Tom of Finland's work was collected by artists Andy Warhol and Robert Mapplethorpe, and a biographical film, "Daddy and the Muscle Academy," was financed by the Finnish government and two Finnish television stations. The Tom of Finland Foundation, based in Los Angeles, was founded to preserve and promote erotic art. The foundation licensed the name to the clothing company.

In addition to drawings of Paul Bunyan types, Tom of Finland's illustrations are filled with fetishistic references to cops, sailors, security guards, and, more disturbingly, Nazis. "Sometimes the attraction of the uniform is so powerful in me that I get the feeling that I am making love to the clothes and the man inside is just there to hold them up and give them shape, sort of like an animated department store dummy," reads a Tom of Finland quote from the retrospective catalogue.

The illustrator managed to separate fascist propaganda and atrocities from totalitarian style in order to eroticize Nazi uniforms.

"In my drawings there is no politics, no ideological statements," declare another entry in the catalogue. "I am thinking only of the drawing itself. The whole Nazi ideology, the extremism, is hateful to me, but nevertheless I *had* to draw them--they had the sexiest uniforms!"

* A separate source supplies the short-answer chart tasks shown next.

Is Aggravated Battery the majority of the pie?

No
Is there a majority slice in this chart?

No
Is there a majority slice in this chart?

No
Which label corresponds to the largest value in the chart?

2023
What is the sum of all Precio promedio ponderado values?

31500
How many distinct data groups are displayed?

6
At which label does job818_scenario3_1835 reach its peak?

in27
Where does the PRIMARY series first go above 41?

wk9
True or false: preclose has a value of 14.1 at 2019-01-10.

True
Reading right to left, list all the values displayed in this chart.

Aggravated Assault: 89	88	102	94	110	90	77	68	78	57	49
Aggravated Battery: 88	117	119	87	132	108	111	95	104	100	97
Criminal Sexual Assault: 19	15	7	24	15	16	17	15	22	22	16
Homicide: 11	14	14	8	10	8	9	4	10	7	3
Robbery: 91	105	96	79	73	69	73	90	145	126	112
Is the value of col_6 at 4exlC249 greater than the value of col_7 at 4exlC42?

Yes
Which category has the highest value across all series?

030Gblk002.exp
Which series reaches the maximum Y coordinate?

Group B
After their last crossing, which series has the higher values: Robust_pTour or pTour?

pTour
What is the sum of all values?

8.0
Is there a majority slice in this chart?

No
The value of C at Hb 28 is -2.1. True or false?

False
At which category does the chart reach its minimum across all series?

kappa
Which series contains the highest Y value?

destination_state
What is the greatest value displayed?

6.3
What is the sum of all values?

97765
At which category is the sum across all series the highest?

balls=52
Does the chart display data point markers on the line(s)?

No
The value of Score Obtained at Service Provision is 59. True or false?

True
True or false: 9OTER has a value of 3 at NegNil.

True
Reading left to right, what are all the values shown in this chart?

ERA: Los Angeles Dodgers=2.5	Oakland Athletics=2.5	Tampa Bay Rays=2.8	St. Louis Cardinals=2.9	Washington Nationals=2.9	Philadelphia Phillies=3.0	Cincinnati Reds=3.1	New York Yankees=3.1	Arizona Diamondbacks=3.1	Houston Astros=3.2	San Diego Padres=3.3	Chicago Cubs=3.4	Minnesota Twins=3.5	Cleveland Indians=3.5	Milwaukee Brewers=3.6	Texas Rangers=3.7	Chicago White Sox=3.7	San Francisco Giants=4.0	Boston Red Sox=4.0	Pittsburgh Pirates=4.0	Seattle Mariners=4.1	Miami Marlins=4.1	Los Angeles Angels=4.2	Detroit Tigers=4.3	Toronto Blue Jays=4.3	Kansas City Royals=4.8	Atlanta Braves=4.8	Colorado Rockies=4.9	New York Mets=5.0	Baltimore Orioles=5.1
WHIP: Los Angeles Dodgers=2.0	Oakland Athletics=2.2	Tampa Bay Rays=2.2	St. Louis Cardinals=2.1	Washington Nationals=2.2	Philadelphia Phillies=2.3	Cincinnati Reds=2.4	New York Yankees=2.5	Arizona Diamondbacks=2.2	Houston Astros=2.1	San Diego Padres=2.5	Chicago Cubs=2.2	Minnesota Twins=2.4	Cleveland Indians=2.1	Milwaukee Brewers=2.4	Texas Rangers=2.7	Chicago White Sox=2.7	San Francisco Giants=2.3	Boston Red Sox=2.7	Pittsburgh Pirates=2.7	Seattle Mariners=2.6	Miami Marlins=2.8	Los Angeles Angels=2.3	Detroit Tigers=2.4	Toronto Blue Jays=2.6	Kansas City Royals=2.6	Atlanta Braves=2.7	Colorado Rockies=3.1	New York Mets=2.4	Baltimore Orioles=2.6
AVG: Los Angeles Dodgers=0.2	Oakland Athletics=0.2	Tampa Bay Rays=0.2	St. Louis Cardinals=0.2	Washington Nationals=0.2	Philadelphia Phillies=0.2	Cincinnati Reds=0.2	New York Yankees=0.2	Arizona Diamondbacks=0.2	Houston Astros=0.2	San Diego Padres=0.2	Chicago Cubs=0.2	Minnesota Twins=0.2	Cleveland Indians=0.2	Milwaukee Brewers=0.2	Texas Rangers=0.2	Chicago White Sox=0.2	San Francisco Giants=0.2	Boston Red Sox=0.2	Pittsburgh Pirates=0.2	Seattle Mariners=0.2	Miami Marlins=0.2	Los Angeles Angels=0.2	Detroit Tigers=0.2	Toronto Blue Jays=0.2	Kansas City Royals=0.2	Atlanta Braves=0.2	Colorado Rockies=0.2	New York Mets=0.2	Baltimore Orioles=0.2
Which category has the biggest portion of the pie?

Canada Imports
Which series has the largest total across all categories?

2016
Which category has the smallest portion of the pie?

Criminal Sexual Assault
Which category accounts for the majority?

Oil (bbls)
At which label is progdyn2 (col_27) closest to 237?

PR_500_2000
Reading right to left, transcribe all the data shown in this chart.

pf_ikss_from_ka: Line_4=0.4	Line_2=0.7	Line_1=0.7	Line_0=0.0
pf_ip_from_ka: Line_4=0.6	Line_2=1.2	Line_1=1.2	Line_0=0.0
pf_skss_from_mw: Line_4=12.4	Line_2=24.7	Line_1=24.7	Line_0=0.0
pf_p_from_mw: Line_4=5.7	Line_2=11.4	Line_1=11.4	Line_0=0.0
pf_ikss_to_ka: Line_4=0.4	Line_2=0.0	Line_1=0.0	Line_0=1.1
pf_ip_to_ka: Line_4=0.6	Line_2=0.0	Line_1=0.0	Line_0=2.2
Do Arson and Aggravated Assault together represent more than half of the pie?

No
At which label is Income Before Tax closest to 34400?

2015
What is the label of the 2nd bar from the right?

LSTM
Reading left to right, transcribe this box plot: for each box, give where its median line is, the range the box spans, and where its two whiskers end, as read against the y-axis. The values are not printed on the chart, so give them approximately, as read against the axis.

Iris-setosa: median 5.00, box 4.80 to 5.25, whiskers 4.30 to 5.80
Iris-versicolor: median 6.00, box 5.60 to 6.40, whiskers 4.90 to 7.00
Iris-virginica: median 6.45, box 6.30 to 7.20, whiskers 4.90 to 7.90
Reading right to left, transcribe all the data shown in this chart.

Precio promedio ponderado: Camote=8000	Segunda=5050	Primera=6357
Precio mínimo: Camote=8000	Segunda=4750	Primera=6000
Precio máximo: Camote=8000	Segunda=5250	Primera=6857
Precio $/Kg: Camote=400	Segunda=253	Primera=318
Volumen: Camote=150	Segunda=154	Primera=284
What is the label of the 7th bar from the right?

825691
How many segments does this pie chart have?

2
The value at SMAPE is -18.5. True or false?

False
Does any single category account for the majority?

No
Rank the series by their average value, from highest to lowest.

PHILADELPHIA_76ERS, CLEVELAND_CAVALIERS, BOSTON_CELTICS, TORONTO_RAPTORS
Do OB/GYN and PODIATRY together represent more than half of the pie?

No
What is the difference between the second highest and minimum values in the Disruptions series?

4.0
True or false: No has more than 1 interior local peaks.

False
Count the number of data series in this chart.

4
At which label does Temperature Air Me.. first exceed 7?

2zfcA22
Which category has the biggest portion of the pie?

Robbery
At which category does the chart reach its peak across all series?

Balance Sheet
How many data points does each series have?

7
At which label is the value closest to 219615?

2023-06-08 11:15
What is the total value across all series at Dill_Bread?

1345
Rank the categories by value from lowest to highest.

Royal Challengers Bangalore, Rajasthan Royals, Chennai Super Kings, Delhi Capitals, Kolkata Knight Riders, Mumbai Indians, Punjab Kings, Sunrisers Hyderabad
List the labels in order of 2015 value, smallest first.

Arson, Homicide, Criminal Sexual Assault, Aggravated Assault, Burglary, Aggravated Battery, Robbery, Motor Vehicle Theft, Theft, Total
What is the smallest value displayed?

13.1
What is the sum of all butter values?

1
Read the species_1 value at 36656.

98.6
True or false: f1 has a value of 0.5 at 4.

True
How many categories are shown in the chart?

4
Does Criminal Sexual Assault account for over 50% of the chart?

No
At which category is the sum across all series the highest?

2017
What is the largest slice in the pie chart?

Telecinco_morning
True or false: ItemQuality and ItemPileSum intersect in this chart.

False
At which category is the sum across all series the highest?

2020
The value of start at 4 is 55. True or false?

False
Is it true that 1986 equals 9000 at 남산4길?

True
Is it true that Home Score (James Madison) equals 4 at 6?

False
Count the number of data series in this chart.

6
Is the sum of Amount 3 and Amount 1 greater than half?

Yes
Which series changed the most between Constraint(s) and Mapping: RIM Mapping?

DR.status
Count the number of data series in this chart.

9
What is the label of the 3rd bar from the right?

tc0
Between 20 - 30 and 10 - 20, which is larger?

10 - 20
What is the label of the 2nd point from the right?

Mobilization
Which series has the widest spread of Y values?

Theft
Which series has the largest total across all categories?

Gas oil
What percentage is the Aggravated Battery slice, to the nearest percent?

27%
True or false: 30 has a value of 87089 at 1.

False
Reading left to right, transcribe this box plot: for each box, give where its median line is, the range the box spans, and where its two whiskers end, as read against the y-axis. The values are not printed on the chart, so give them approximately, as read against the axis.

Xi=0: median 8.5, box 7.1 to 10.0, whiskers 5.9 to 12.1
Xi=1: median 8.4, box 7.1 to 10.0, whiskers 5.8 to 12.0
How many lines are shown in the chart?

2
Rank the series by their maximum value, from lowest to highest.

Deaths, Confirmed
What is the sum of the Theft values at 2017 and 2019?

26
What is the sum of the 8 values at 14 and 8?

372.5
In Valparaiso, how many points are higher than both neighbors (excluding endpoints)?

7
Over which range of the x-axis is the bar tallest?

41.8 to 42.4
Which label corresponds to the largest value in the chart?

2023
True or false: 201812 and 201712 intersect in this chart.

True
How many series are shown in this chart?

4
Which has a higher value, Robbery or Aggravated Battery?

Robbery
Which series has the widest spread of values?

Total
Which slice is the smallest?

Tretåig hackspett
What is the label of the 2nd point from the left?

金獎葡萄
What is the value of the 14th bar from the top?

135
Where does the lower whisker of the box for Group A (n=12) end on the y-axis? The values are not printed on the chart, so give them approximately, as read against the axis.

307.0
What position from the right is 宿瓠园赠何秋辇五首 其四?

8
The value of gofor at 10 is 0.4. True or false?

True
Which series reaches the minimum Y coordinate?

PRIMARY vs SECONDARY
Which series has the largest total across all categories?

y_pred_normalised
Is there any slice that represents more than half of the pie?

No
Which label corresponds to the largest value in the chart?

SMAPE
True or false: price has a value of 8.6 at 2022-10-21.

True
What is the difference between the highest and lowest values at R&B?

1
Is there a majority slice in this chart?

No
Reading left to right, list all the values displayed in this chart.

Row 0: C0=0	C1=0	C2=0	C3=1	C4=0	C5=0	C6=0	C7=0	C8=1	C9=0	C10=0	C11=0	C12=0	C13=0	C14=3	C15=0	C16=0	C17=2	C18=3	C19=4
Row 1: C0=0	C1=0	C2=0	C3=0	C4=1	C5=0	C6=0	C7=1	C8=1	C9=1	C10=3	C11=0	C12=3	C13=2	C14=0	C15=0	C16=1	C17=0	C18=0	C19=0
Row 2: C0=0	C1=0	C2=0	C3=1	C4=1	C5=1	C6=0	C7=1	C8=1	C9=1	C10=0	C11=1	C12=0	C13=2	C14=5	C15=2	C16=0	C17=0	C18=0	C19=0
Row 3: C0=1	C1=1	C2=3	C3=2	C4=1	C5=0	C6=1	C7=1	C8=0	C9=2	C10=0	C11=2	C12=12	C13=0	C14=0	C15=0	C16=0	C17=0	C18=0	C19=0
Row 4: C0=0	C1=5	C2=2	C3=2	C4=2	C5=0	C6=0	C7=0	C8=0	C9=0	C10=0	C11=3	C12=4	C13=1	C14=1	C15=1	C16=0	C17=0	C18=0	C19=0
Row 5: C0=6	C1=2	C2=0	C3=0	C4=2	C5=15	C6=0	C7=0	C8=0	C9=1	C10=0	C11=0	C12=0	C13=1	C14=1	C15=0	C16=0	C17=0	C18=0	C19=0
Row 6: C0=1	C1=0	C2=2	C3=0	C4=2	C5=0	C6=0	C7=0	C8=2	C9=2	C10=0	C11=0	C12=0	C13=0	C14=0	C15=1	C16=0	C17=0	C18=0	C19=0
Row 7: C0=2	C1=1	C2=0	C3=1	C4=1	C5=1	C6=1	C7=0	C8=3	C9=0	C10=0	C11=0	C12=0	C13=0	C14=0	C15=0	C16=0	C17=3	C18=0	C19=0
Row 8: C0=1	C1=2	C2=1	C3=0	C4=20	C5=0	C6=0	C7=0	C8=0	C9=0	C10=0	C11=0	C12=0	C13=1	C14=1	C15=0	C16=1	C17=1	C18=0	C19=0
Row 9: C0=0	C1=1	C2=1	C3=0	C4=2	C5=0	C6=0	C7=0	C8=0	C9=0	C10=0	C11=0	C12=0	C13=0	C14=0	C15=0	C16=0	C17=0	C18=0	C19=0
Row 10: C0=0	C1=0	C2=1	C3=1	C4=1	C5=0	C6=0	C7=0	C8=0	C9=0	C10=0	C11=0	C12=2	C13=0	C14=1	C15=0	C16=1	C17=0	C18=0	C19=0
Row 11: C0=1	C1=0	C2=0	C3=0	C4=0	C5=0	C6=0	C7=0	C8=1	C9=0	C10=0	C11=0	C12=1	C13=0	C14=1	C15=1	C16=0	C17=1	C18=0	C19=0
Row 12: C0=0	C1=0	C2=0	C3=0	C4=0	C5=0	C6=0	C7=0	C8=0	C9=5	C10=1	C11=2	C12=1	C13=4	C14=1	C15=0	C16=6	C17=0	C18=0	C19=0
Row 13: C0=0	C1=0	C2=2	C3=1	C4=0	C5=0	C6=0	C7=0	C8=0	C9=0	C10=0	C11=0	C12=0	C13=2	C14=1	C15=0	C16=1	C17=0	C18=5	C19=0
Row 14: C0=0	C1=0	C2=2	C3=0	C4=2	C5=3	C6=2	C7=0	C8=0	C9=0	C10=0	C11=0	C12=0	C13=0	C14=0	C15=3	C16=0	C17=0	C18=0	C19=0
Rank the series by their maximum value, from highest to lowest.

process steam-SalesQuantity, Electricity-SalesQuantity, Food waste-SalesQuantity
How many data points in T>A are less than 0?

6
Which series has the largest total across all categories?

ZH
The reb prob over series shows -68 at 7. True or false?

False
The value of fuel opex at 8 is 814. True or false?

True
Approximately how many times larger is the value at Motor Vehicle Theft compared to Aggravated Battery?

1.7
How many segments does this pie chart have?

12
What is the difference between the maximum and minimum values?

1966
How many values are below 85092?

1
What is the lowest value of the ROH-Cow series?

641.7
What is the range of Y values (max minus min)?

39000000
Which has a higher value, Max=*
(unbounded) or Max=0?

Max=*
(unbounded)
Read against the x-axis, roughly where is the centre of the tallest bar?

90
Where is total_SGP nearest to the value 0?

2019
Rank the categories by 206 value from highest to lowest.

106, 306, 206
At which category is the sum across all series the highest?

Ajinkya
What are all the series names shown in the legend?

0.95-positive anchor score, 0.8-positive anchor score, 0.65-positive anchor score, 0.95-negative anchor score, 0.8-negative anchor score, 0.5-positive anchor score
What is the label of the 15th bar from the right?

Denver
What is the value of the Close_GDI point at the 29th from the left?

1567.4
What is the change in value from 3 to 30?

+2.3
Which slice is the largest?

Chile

His illustrations have been used as examples of the ways in which fetishism infiltrates the general consciousness through fashion.

Writes fashion historian Valerie Steele in "Fetish: Fashion, Sex & Power": "Uniformed authority figures, such as military and police officers, are still the focus of considerable sexual interest among both gay and straight men. (There is some evidence that they may also appeal sexually to gay and straight women.)"

Certainly the last few years have produced fashion that would have titillated Tom of Finland. Fall '96 was the season of the uniform, with men's and women's fashion filled with details such as brass buttons, epaulets, flat-front trousers, and military blues and khakis.

"As designers and as gay men, we've been sort of--not inundated--but (Tom's work has) always been present in our lives," says Johnson. "It's something that pervades a designer's work even if they aren't doing a Tom of Finland line."

[Picture: Caption--Left, a drawing by Touko Laaksonen, better known as Tom of Finland, whose art inspired a line of clothing. At right: Camouflage that doesn't.]

[Picture: Caption--Tom of Finland's idealized sketches led to a line of clothes ranging from the functional (lace-closure shirt, right) to the decorative (leather over-the-shoulder harness, left).]